Better tools, better science: Being able to monitor the brain cells of an animal while it freely moves around and interacts with its environment, now that’s doing science the right way. No more tying the subject down inside a massive device and showing it pictures of changing scenery while scanning its brain. Well, actually there are some types of scanning that can only be done that way, but the creation of a scanning device small enough to be worn on the outside of the head…

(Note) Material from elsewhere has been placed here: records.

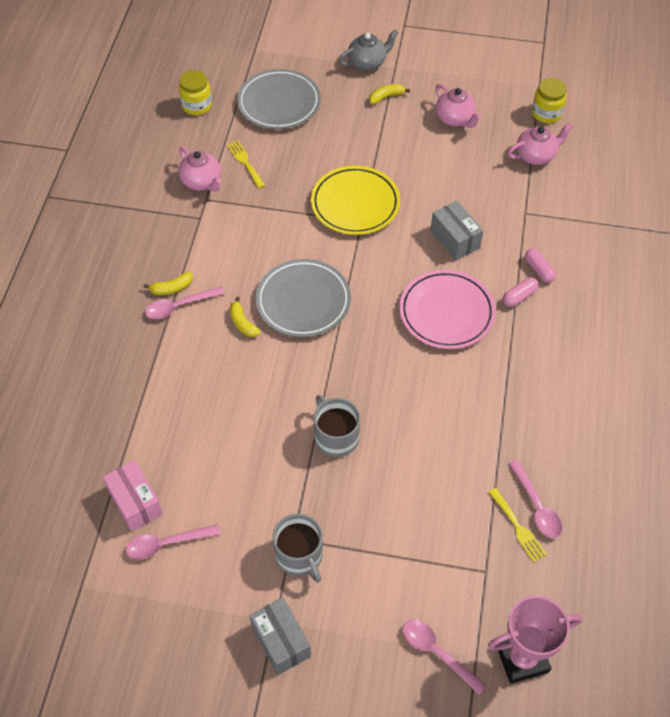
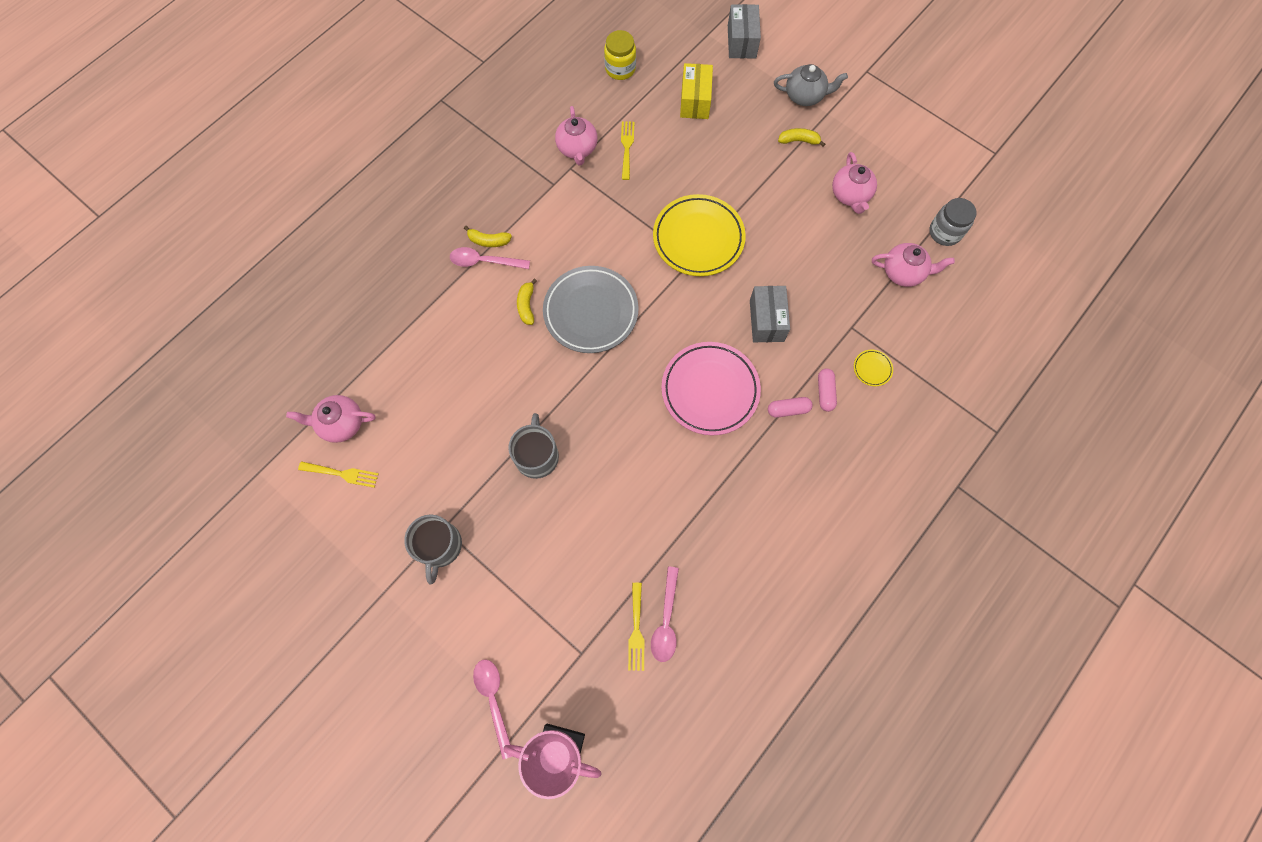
camera: 30 degrees right, 15 degrees up
pink box [103,460,163,532] -> pink teapot [286,395,376,443]
pink spoon [126,524,220,560] -> yellow fork [298,461,379,488]
grey plate [237,69,321,129] -> yellow box [680,63,713,119]
grey box [249,597,311,675] -> grey box moved to [728,4,761,58]
yellow jar [532,78,567,123] -> grey jar [929,198,976,246]
none -> yellow plate [854,350,893,386]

…researchers at the Max Planck Institute for Biological Cybernetics in Tübingen have developed a way of actually watching the activity of many brain cells simultaneously in an animal that is free to move around the environment. By developing a small, light-weight laser-scanning microscope, researchers were able to, for the first time, image activity from fluorescent neurons in animals that were awake and moving around, while tracking the exact position of the animal in space. The microscope uses a high-powered pulsing laser and fiber optics to scan cells below the surface of the brain, eliminating the need to insert electrodes, which are traditionally used. Because of this, the microscope is non-invasive to the brain tissue.

[Source: EurekAlert]

There are limitations to this new piece of scientific equipment, such as scanning depth and resolution, but it’s indicative of technical improvements with obvious benefit. We’ll probably get a fancy acronym for it (Germans love acronyms too).